- Document excerpt:
START

Converting iterator to pointers, revisited

Discussion in 'C++' started by Simon Elliott, Jan 12, 2006.

  1. I have some code where it's necessary to convert an iterator to a
    pointer, to pass the pointer to a legacy function. I've been looking at
    ways of encapsulating this, so I put together a short test app:

    #include <vector>
    #include <iostream>

    int main (int argc, char *argv[])
    {
    std::vector<int> vi;
    vi.push_back(1);
    vi.push_back(2);
    vi.push_back(3);
    std::vector<int>::iterator ii = vi.begin();
    int* pi = &*ii;
    std::cout << "result:" << *pi << std::endl;
    return(0);
    }

    I want to document and encapsulate the iterator to pointer conversion,
    along these lines:

    pi = iterator_to_pointer(ii);

    *** Attempt#1

    #define iterator_to_pointer(i) &*i

    This works but it's an Evil Macro. (It should probably be parenthesised
    a bit better but I don't want to go down this route so I haven't
    bothered.)

END

- Given request 1:
Return the forum thread on converting an iterator to a pointer, shown above, word for word and in full.

- Information provided:

START

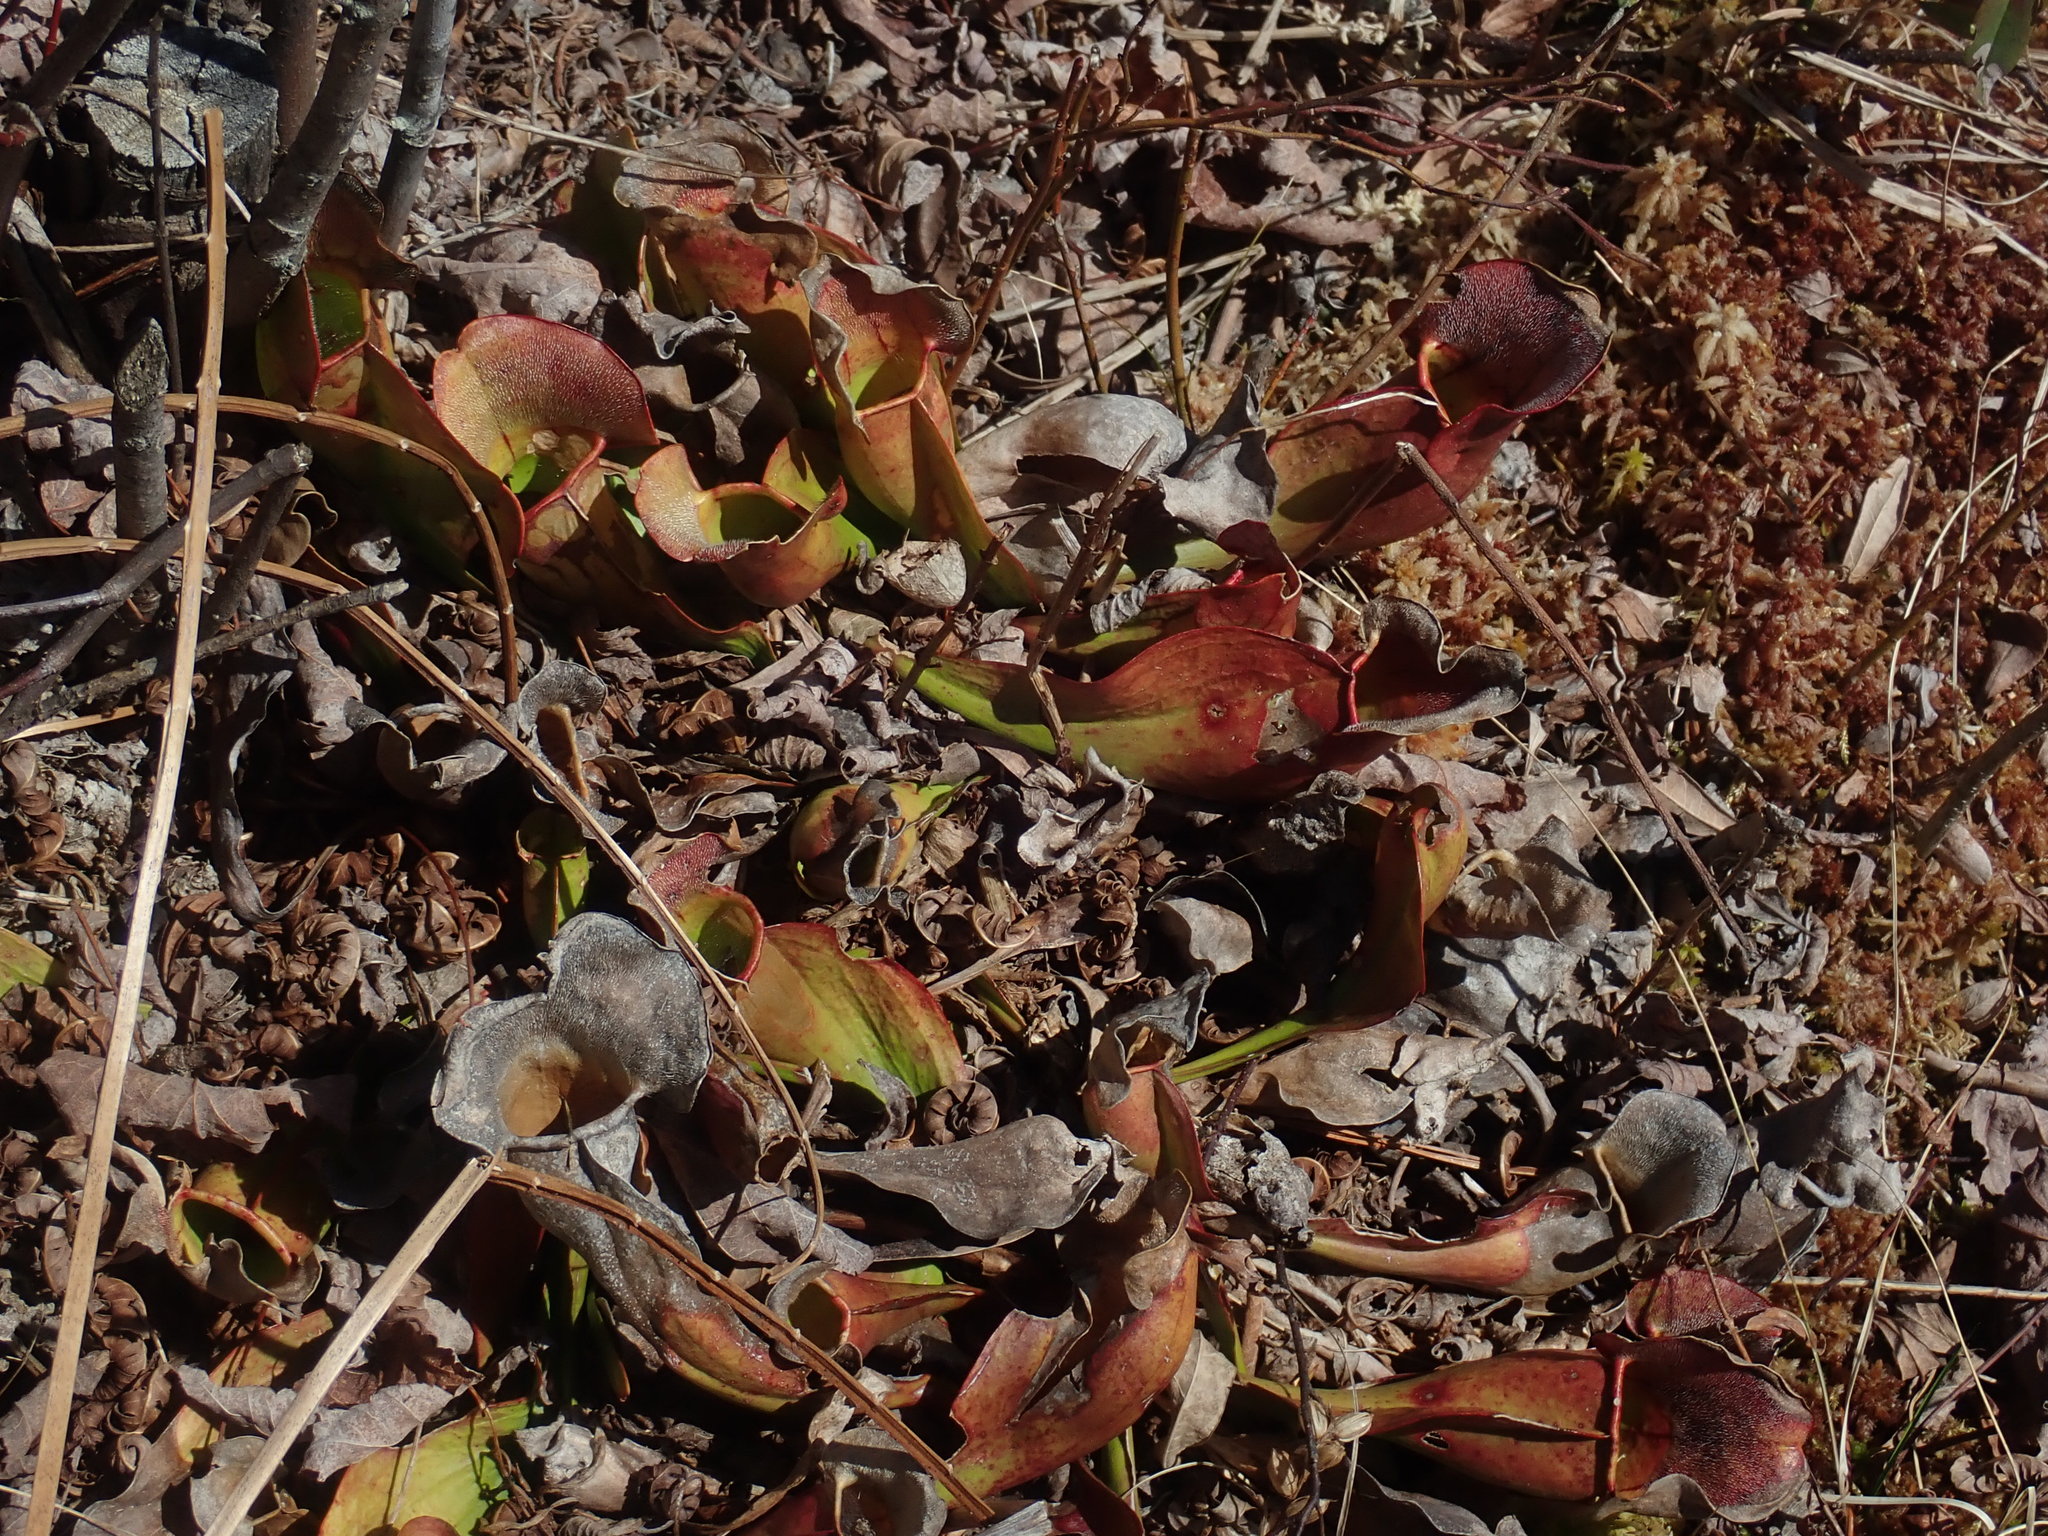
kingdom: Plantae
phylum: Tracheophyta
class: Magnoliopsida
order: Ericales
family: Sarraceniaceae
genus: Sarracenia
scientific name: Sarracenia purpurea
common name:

END

- Given request 2:
Retype the lines of the records from the line with "class: Magnoliopsida" through the end of the records, both ends included, with every character unchanged.

- Full response 1:
Converting iterator to pointers, revisited

Discussion in 'C++' started by Simon Elliott, Jan 12, 2006.

  1. I have some code where it's necessary to convert an iterator to a
    pointer, to pass the pointer to a legacy function. I've been looking at
    ways of encapsulating this, so I put together a short test app:

    #include <vector>
    #include <iostream>

    int main (int argc, char *argv[])
    {
    std::vector<int> vi;
    vi.push_back(1);
    vi.push_back(2);
    vi.push_back(3);
    std::vector<int>::iterator ii = vi.begin();
    int* pi = &*ii;
    std::cout << "result:" << *pi << std::endl;
    return(0);
    }

    I want to document and encapsulate the iterator to pointer conversion,
    along these lines:

    pi = iterator_to_pointer(ii);

    *** Attempt#1

    #define iterator_to_pointer(i) &*i

    This works but it's an Evil Macro. (It should probably be parenthesised
    a bit better but I don't want to go down this route so I haven't
    bothered.)

- Full response 2:
class: Magnoliopsida
order: Ericales
family: Sarraceniaceae
genus: Sarracenia
scientific name: Sarracenia purpurea
common name:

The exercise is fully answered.